Two German politicians made history when they were elected to the country’s parliament last week. Tessa Ganserer and Nyke Slawik, both of the Greens party, are the first transgender women to win a parliamentary seat in Germany.
Tessa Ganserer and Nyke Slawik stood for the Greens party, which came third in the election, increasing its share of the vote to 14.8 percent from 8.9 percent in 2017 and is set to play a pivotal role in the building of a new three-way coalition government.
“It is a historic victory for the Greens, but also for the trans-emancipatory movement and for the entire queer community,” Ganserer told the Reuters news agency.
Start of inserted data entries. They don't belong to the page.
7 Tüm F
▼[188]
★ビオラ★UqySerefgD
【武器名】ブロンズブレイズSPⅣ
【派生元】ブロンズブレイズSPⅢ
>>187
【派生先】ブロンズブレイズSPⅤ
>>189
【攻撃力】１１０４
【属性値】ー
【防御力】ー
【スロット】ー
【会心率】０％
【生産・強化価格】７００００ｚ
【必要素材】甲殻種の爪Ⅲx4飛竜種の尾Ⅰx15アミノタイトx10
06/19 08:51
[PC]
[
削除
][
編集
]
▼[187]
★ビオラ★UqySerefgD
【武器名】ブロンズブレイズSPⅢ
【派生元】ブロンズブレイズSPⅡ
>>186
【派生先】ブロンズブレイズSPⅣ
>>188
Ganserer has focused on fighting for equal rights for women, the LGTBQ community and disabled community. A mother of two, she hopes to make legislative changes to allow lesbian mothers to adopt children, according to Reuters.
Fellow Greens party candidate Slawik called the election results “madness.” “I still can’t quite believe it, but with this historic election result I will definitely be a member of the next Bundestag [parliament],” Slawik wrote on Instagram, sharing a shot of herself with a bouquet of flowers.
Slawik has focused on climate issues as well as equal rights and fair wages. She hopes that by 2030 Germany’s transportation will run on 100% renewable resources.
The number of transgender people holding political office is growing around the world — though it remains rare, especially at the highest levels of government.
In the United States, the 2020 elections brought the total number of transgender elected officials from 28 to 32, according to NPR. Forty-two elected officials — mostly at the local level, with eight in state legislatures — openly identify as transgender, according to the Victory Institute, an organization that seeks to elevate openly LGBTQ leaders.
In Brazil — considered one of the most dangerous nations for LGBTQ people — more than 50 transgender candidates ran for state or federal office in 2018, according to the Associated Press. At the local level, the numbers are even greater: In 2020, 281 trans candidates ran for local offices in Brazil — up from 89 in 2016. A total of 30 transgender people won across the country, according to the Columbia Political Review.
In Uruguay, Michelle Suárez Bértora, a lawyer who played a key role in drafting the country’s same-sex marriage bill, became the nation’s first trans senator in 2014. In Venezuela, Tamara Adrián, a lawyer and activist, was elected to the National Assembly in 2015. And Brazil’s Erica Malunguinho was elected to São Paulo state’s legislature in 2018.
In Mexico, political parties have been required to nominate equal numbers of men and women since a 2019 constitutional reform mandated “parity in everything.” Newer rules also require the nomination of candidates from vulnerable groups, including the LGBTQ community.
In Asia, transgender political representation is similarly rare and largely local. There have been several openly transgender mayors in India, parliament members in Thailand and council members in Japan. In the mostly Roman Catholic Philippines, Geraldine Roman, an outspoken member of the transgender community, was elected to Congress in 2016. Roman has advocated for a bill prohibiting discrimination on the basis of sexual orientation or gender identity. The proposal has languished in Congress for more than two decades.
In Europe, Slawik and Ganserer are part of a small group of trans leaders on the national level.
Europe’s first openly transgender member of Parliament was Italy’s Vladimir Luxuria in 2006. Last year, Petra de Sutter was appointed Belgium’s deputy prime minister, making her the first openly transgender minister in Europe. Katrin Hugendubel, advocacy director for the LGBTQ rights organization ILGA-Europe, wrote in Politico that the lack of media frenzy around de Sutter’s appointment was a “sign of progress.”
Homosexuality was decriminalised in Germany in 1969 and same-sex marriage legalised in 2017. But hate crimes against LGBT+ people jumped by 36% last year, according to police figures that highlight a rising trend of homophobia in parts of German society.